IRVINE — It began unlike any other basketball tournament Tim Murphy had coached in.
Coaches dressed in lavalavas, stylish Samoan wrap-around skirts. During a pre-tournament goodwill ceremony, they shared a bowl of Cava, a drink that looks like murky river water and doesn't taste much better.
Teams paraded down Main Street on opening day. They put on dunk shows during warmups. Fans climbed into the rafters to watch games.
It's not quite how Murphy, a part-time assistant coach at UC Irvine, watches the Big West tournament get underway each year. Then again, this wasn't the Long Beach Arena, either.
This was basketball, South Pacific style. Welcome to the jungle, coach.
Murphy coached the Western Samoa national team to its first gold medal at the Oceania championships in Apia, the country's capital, in late May.
With a lineup of current and former college players, the Samoans finished 6-0 in the 10-team tournament, winning games as close as three points and as lopsided as 81.
The team took home medals and a Cava bowl trophy. Murphy gained some valuable experience as well as two new titles:
Head coach, Western Samoa basketball team.
Chief Nafanua Murphy.
Local dignitaries were so overwhelmed with the team's championship that they gave Murphy a new name. It was their way of thanking him for a job well done.
"Nafanua is a mythological person," Murphy said, "meaning half-warrior and half-ghost."
They honored him during a dinner ceremony in New Zealand, where the team played the Australian and New Zealand national teams in a world-championship qualifying tournament after the Oceania championships.
Although humbled, Murphy wasn't exactly sure what responsibilities his new title carried.
"I know what they did was important," he said. "I just wasn't sure what it means in their culture. It really surprised me."

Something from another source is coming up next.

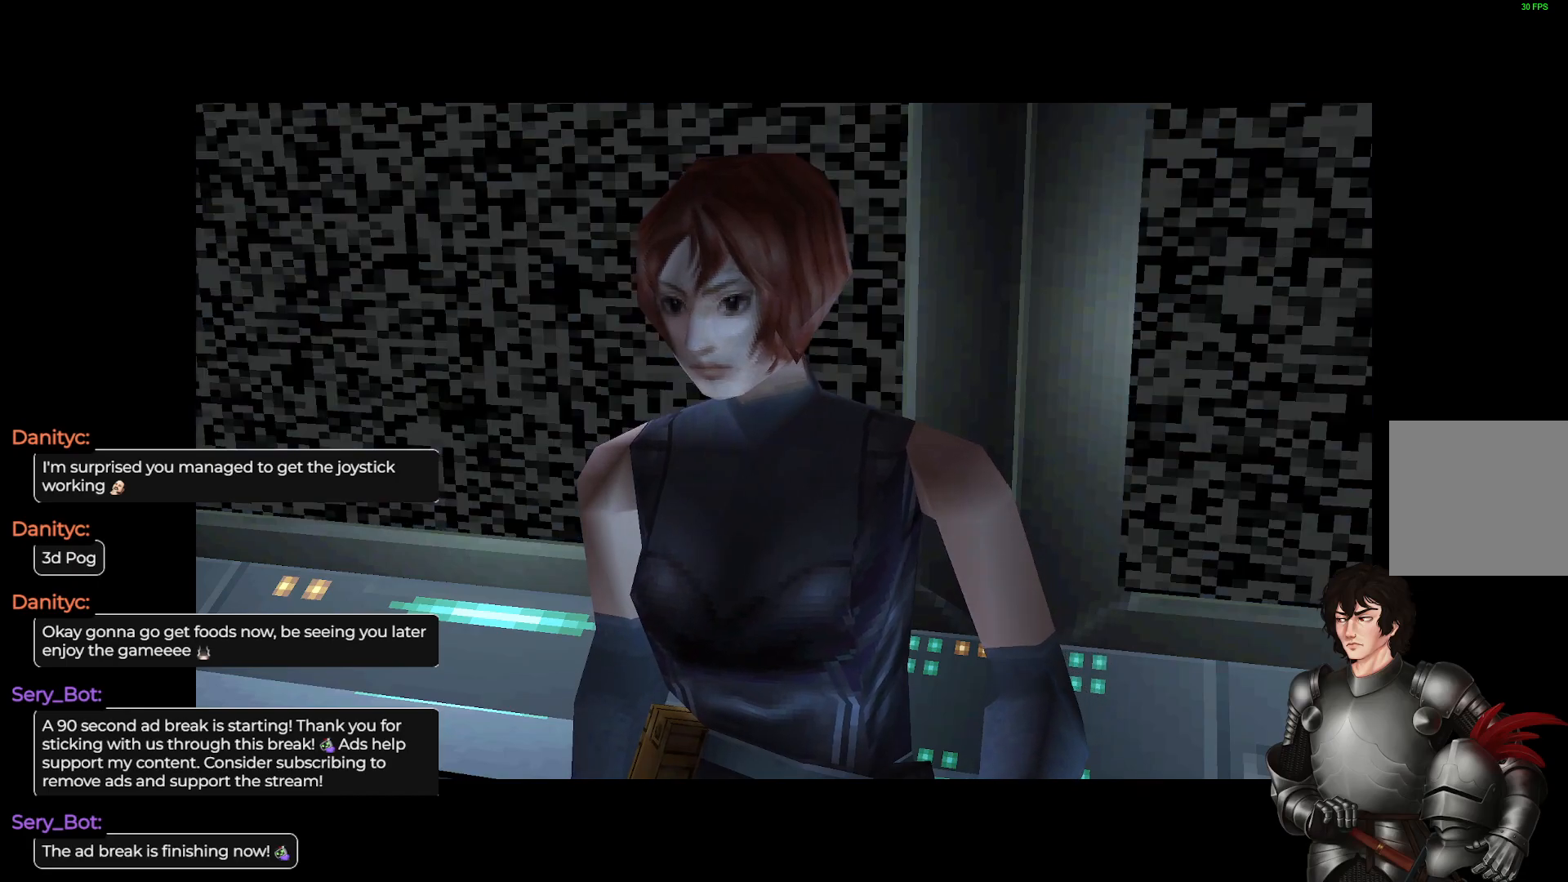
{"buttons": [], "left_stick": "down", "right_stick": "center", "events": []}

It was a fitting end to a trip full of surprises.
It all started in mid-May, when Irvine men's tennis coach, Steve Clark, introduced Murphy to Kuka Molioo.

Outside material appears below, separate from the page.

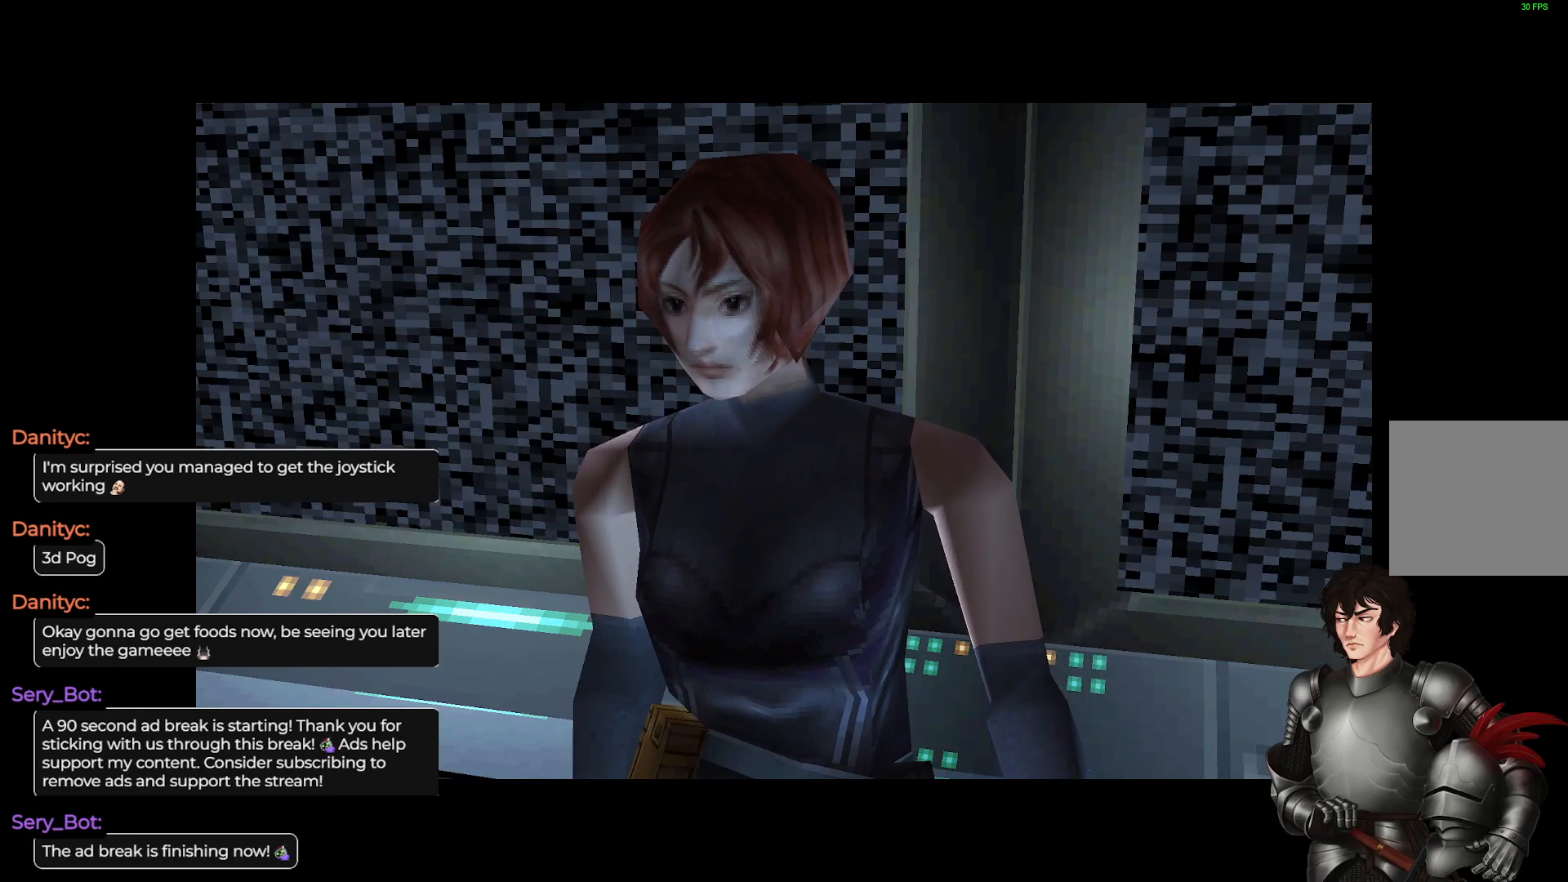
{"buttons": [], "left_stick": "down", "right_stick": "center", "events": []}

Molioo, a Huntington Beach resident, sponsored the Western Samoa team. He needed a replacement for player-coach Lam Yuen, who resigned to become an assistant coach.
Clark, a friend of Molioo's, recommended Murphy.
"They decided they wanted to elevate to a more professional level and have a non-player coaching the team," Murphy said.
The Western Samoa job is Murphy's first head coaching position. A former standout player at Lakewood High, Long Beach College and Colorado State, he has been an assistant coach at Irvine for seven seasons and one year at Pacific Lutheran in Tacoma, Wash.
Murphy ran Samoa's practices for three days in Fountain Valley. Molioo liked what he saw and asked Murphy if his bags were packed.
The team left town four hours later, but without Murphy. He needed permission from Irvine Coach Rod Baker, and he wanted more time to get ready.
Baker gave him a green light, and he joined the players on May 24, the day the tournament started.
"I didn't know what to expect," he said. "I was blind as to what I was getting into. We only had a few practices before the tournament, and I didn't know the players all that well."
Murphy landed on the island at 2 a.m. and was up by 7 a.m. He and the team marched in the parade that morning.
Then came the Cava ceremony. Coaches formed a semicircle at mid-court, with most wearing the traditional lavalava that stretches just below the knee. Murphy and the other coaches wore them throughout the trip.
Local village chiefs greeted them by bringing a bowl of Cava to each coach as the name of his respective country was called.
Murphy was told the drink was made from some type of root and had hallucinogenic powers. He said it made his tongue go numb.
"I was pretty hesitant to drink it," he said.
The formalities over, Murphy returned to his hotel room and began preparing the plan for that night's game again Palau.
Under NCAA rules, Murphy, a part-time, limited-earnings coach, couldn't accept pay for coaching the team.
But rules permit compensation for expenses, and Molioo made sure Murphy and the players went first class. They stayed at an island resort and enjoyed big dinners of seafood, chicken, chop suey and rice.
Murphy returned with an album full of photos and a handful of souvenirs, including his lavalava and T-shirts celebrating the tournament victory with "Welcome to the Jungle" printed on them.
"I was gone 23 days," Murphy said, "and I spent 123 bucks."
He wasn't exactly vacationing in basketball country, either. Western Samoa, an independent nation since 1962, is part of a chain of islands located in the South Pacific, northeast of New Zealand. Rugby dominates headlines in the Samoa Times, the local paper.
Basketball is just beginning to catch on. Still, Murphy was somewhat surprised by his players' skills.